#### Énoncé détaillé
D'après le texte fourni sur la pièce Allers-retours, où l'homme expulsé n'a-t-il plus d'autre perspective que de coucher ? Répondez en une phrase, s'il vous plaît.

#### Texte fourni
------------------------------------------------

ALLERS-RETOURS D’ ÖDÖN VON HORVÁTH – Traduction HENRI CHRISTOPHE – Mise en scène ALAIN BATIS – 29 NOV. 23 DÉC. 18 – THÉÂTRE DE L’ÉPÉE DE BOIS CARTOUCHERIE PARIS XIIème – Jeudi et vendredi à 20h30 – Samedi à 16h et 20h30 – Dimanche à 16h – Durée estimée 2h – Pour tous les publics à partir de 12 ans

Avec Raphaël Almosni, Sylvia Amato, Alain
Carnat, Laurent Desponds, Théo Kerfridin,
Sophie Kircher, Marc Ségala, Marie-Céline
Tuvache

Dramaturgie Jean-Louis Besson,

Scénographie Sandrine Lamblin,

Musique Cyriaque Bellot,

Costumes Jean-Bernard Scotto,

Lumière JeanLouis Martineau,

Perruques et maquillages Judith Scotto,

Régie lumière Emilie Cerniaut,

Régie son Gaultier Patrice

La pièce nous raconte la mésaventure d’un homme qui par un concours de circonstances – il vient de faire faillite – est expulsé du pays où il a vécu toute sa vie et invité à retourner dans son pays d’origine qui refuse de l’accueillir en vertu d’une loi obligeant les ressortissants à se déclarer dans un délai de 5 ans. 

 Le pauvre homme dénommé Ferdinant HAVLICEK n’a plus pour perspective que celle de coucher sur le pont qui délimite la frontière entre les deux pays en attendant que les autorités prennent en considération la situation inhumaine dans laquelle il se trouve.

 L’homme en question peut bien crever, qui s’en offusquerait. Il fait juste partie des dommages collatéraux des décisions administratives qui se bornent à appliquer des lois arbitraires lesquelles ne dépendent que du bon vouloir du pouvoir politique du moment.

 En France, l’article 30 du code civil stipule :

 « La charge de la preuve, en matière de nationalité française, incombe à celui dont la nationalité est en cause ».

 Imaginez que vous ayez perdu cette preuve alléguant que bien d’origine étrangère, vous soyez bien français, vous risquez pour le moins de vous retrouver « sans papiers » lors d’un renouvellement de passeport ou carte d’identité.

Ni votre facies, et votre nom à consonance étrangère ou votre avis d’impôt ne plaideront votre cause. « Surtout n’égarez pas votre certificat de nationalisation » s’est entendu dire une personne née en France mais portant un patronyme étranger.

 Le cas de Ferdinand Havlicek n’est pas isolé. Le dramaturge Ödön von Horváth a l’intelligence d’en parler de façon que quiconque puisse s’identifier au personnage. Il s’agit d’un homme sans histoires, qui a eu juste des déboires financiers, ce qui peut arriver à tout le monde et qui se retrouve le bec dans l’eau parce qu’il ne s’est pas préoccupé de sa nationalité, étant totalement intégré dans son pays d’adoption.

Par l’entremise de la farce, l’auteur déboulonne la machine infernale qui s’abat sur Havlicek, faisant ressortir le côté humain, pitoyable et tragiquement comique des protagonistes, les douaniers, les témoins, tout un petit carnaval  de personnages frontaliers dont certains se moquent éperdument du sort de Havlicek.

------------------------------------------------

#### Données enregistrées

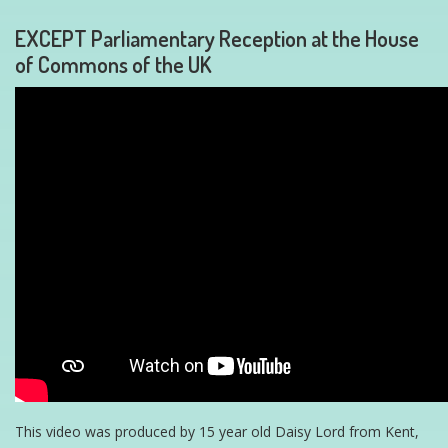
EXCEPT Parliamentary Reception at the House
of Commons of the UK
This video was produced by 15 year old Daisy Lord from Kent,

------------------------------------------------

#### Solution rédigée
Sur le pont qui délimite la frontière entre les deux pays.